### WHAT YOU WILL DO
Set down every line of the listing below without changing anything.

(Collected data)
* * * *
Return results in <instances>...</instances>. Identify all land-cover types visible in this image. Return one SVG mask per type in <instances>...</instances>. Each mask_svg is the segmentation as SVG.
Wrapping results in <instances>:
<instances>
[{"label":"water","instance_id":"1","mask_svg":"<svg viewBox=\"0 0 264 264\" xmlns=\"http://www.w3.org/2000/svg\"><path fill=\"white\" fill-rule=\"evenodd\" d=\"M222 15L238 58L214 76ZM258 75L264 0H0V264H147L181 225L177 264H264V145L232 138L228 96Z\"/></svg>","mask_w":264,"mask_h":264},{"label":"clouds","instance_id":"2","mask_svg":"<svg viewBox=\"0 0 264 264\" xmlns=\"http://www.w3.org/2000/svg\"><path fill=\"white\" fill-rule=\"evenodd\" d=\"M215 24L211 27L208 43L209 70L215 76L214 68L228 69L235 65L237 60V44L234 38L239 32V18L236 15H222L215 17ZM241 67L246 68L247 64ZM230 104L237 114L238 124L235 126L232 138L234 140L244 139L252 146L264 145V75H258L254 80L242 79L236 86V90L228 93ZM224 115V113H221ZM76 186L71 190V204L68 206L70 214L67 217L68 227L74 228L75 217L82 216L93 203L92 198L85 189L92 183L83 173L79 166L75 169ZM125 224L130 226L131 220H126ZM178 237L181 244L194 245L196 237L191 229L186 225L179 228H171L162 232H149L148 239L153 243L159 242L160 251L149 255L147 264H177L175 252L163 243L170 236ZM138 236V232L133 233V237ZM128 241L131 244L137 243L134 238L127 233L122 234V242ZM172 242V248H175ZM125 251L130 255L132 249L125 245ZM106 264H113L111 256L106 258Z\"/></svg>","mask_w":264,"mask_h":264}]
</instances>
* * * *
### RESULT
Return results in <instances>...</instances>. Identify all land-cover types visible in this image. Return one SVG mask per type in <instances>...</instances>. Each mask_svg is the segmentation as SVG.
Wrapping results in <instances>:
<instances>
[{"label":"water","instance_id":"1","mask_svg":"<svg viewBox=\"0 0 264 264\" xmlns=\"http://www.w3.org/2000/svg\"><path fill=\"white\" fill-rule=\"evenodd\" d=\"M222 15L238 58L214 76ZM258 75L264 0H0V264H147L181 225L177 264H264V145L232 138L228 96Z\"/></svg>","mask_w":264,"mask_h":264},{"label":"clouds","instance_id":"2","mask_svg":"<svg viewBox=\"0 0 264 264\" xmlns=\"http://www.w3.org/2000/svg\"><path fill=\"white\" fill-rule=\"evenodd\" d=\"M215 24L211 27L208 43L209 70L215 76L214 68L228 69L235 65L237 60V44L234 38L239 32V18L236 15H222L215 17ZM241 67L246 68L247 64ZM230 104L237 114L238 124L235 126L232 138L234 140L244 139L252 146L264 145V75H258L254 80L242 79L236 86V90L228 93ZM224 115V113H221ZM76 186L71 190V204L68 206L70 214L67 217L68 227L74 228L75 217L82 216L93 203L92 198L85 189L92 183L83 173L79 166L75 169ZM125 224L130 226L131 220H126ZM178 237L181 244L194 245L196 237L191 229L186 225L179 228H171L162 232H149L148 239L153 243L159 242L160 251L149 255L147 264H177L175 252L163 243L170 236ZM138 236V232L133 233V237ZM128 241L131 244L137 243L134 238L127 233L122 234V242ZM172 242V248H175ZM125 251L130 255L132 249L125 245ZM106 264H113L111 256L106 258Z\"/></svg>","mask_w":264,"mask_h":264}]
</instances>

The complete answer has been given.